Dataset items:

----

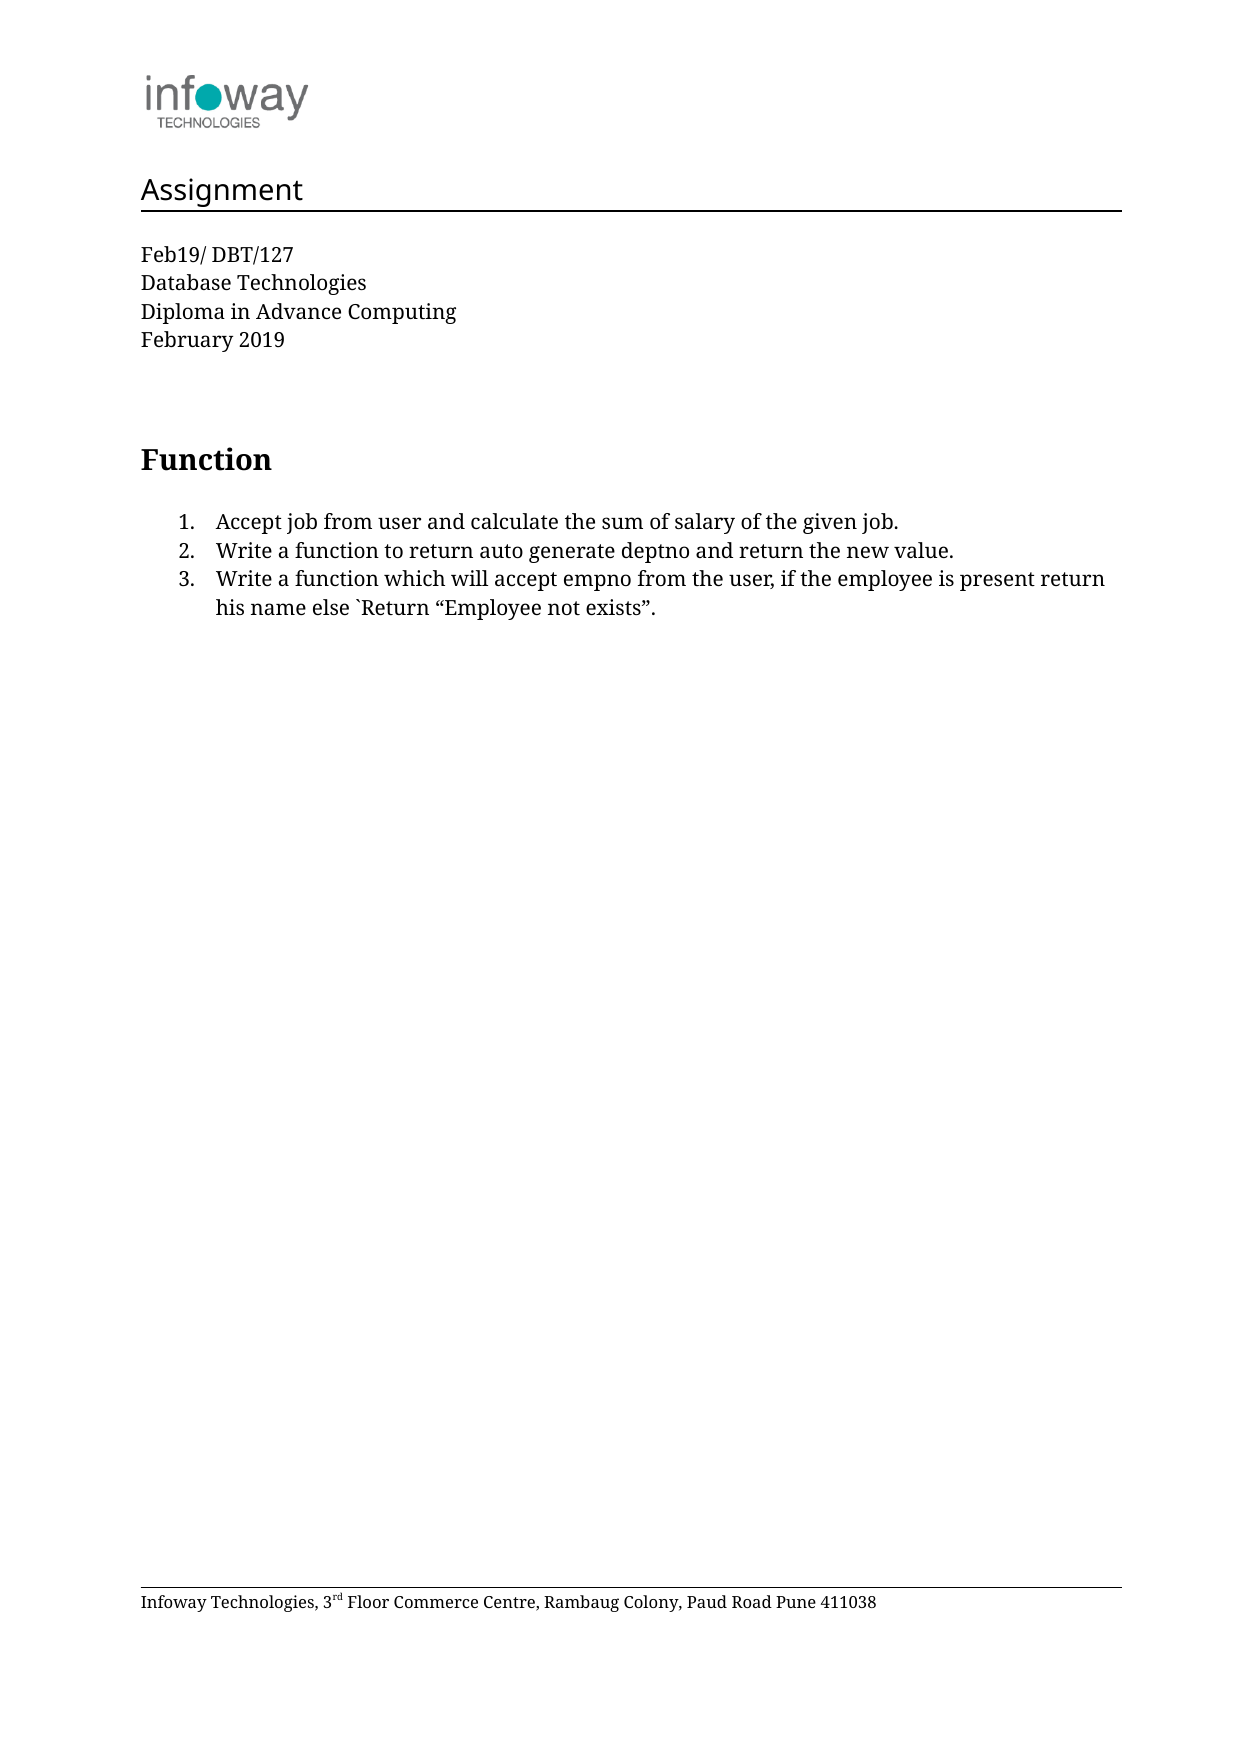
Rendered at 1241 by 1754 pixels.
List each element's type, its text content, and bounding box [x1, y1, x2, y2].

list Write a function which will accept empno from the user, if the employee is present return his name else `Return “Employee not exists”. [178, 564, 1122, 621]
text Diploma in Advance Computing [141, 297, 1122, 325]
text Feb19/ DBT/127 [141, 240, 1122, 268]
list Write a function to return auto generate deptno and return the new value. [178, 536, 1122, 564]
picture [140, 73, 311, 131]
text February 2019 [141, 325, 1122, 354]
text Database Technologies [141, 268, 1122, 297]
list Accept job from user and calculate the sum of salary of the given job. [178, 507, 1122, 536]
text Function [141, 439, 1122, 479]
text Assignment [141, 169, 1122, 210]
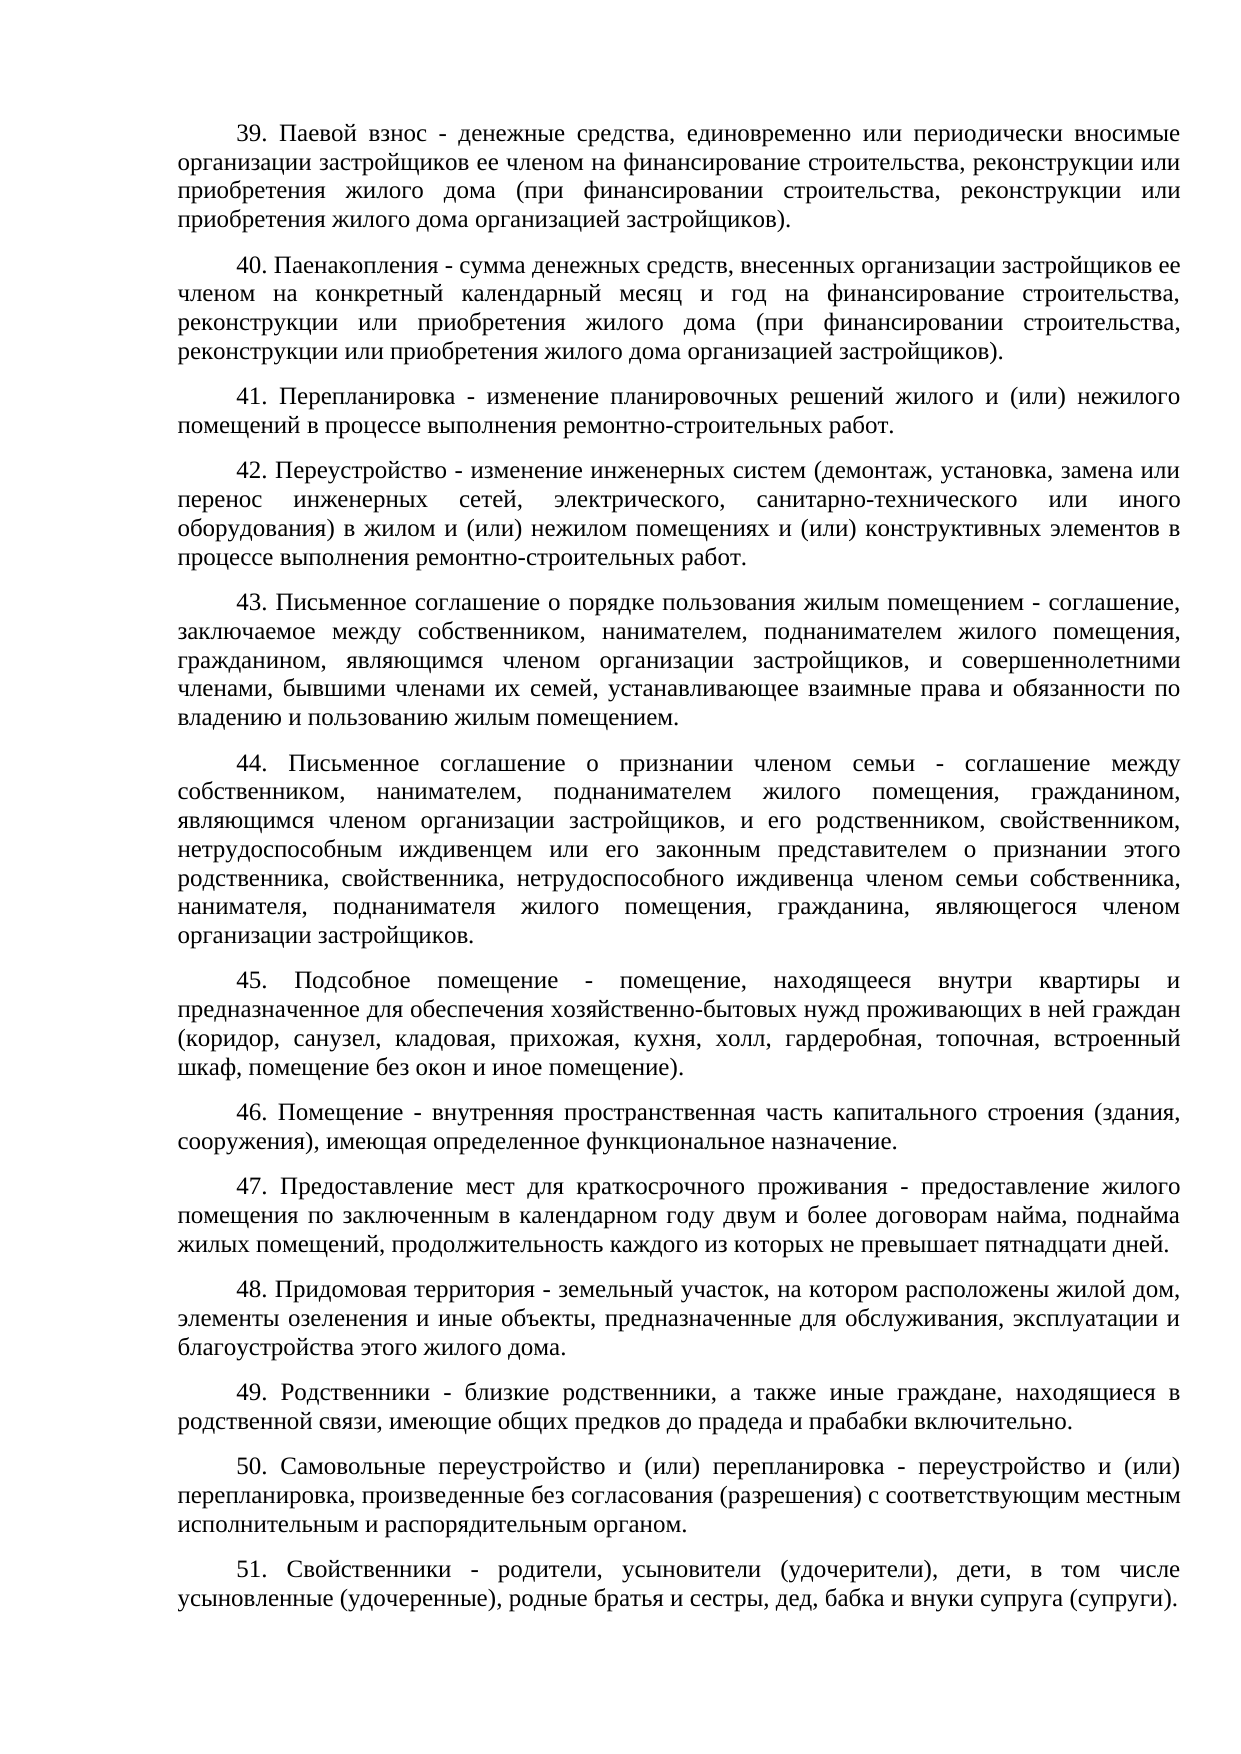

----

### Exercise directions:
The entries above should be retyped word for word, with all pictures omitted.

### Task result:
Rendered at 1241 by 1754 pixels.
List each element's type, its text content, and bounding box [x1, y1, x2, y2].

list Write a function which will accept empno from the user, if the employee is present return his name else `Return “Employee not exists”. [178, 564, 1122, 621]
text Diploma in Advance Computing [141, 297, 1122, 325]
text Feb19/ DBT/127 [141, 240, 1122, 268]
list Write a function to return auto generate deptno and return the new value. [178, 536, 1122, 564]
picture [140, 73, 311, 131]
text February 2019 [141, 325, 1122, 354]
text Database Technologies [141, 268, 1122, 297]
list Accept job from user and calculate the sum of salary of the given job. [178, 507, 1122, 536]
text Function [141, 439, 1122, 479]
text Assignment [141, 169, 1122, 210]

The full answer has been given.